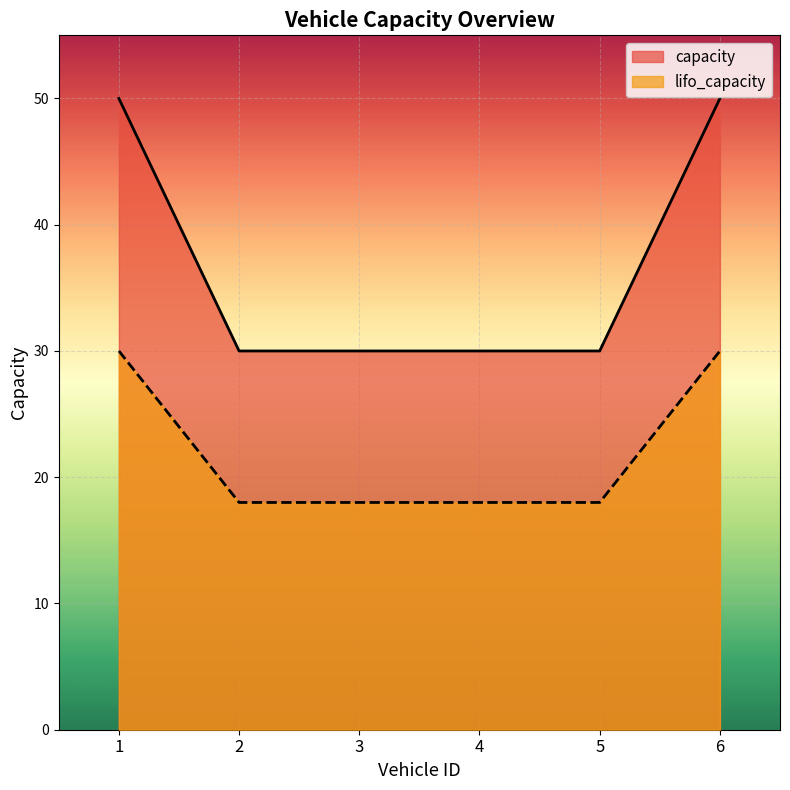

What is the spread (max minus min) of values at 4?

12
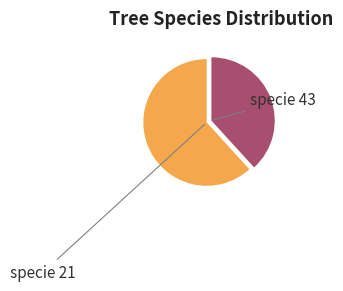

Combined, do specie 21 and specie 43 account for over 50%?

Yes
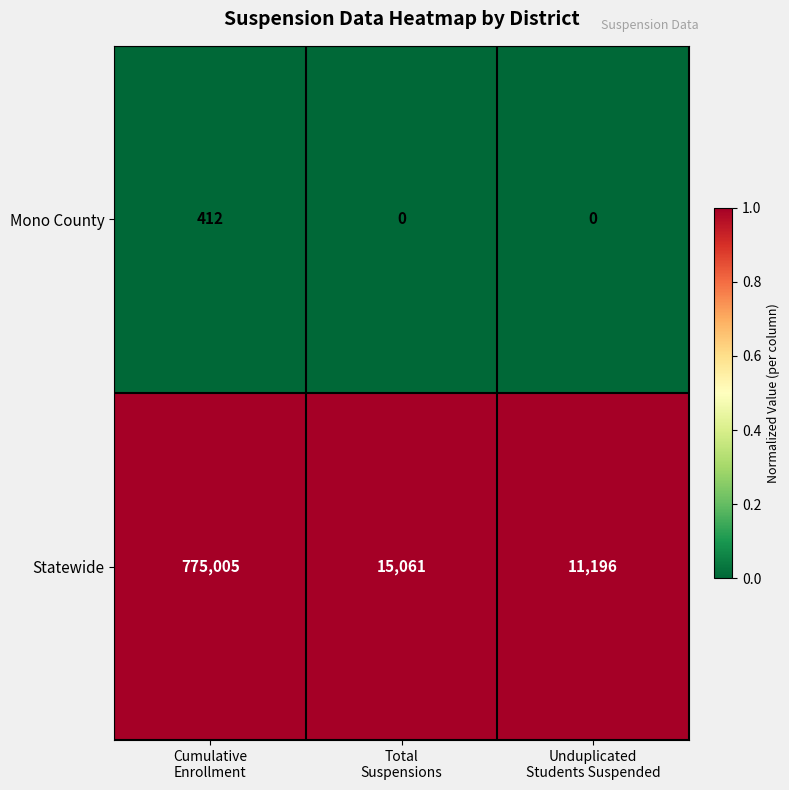

How many data points does each series have?

3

> **Work item**: Present the records above as a numbered list with blank lines omitted, and leave the pictures out.

> **Answer below**:
1. What is the spread (max minus min) of values at 4?
2. 12
3. Combined, do specie 21 and specie 43 account for over 50%?
4. Yes
5. How many data points does each series have?
6. 3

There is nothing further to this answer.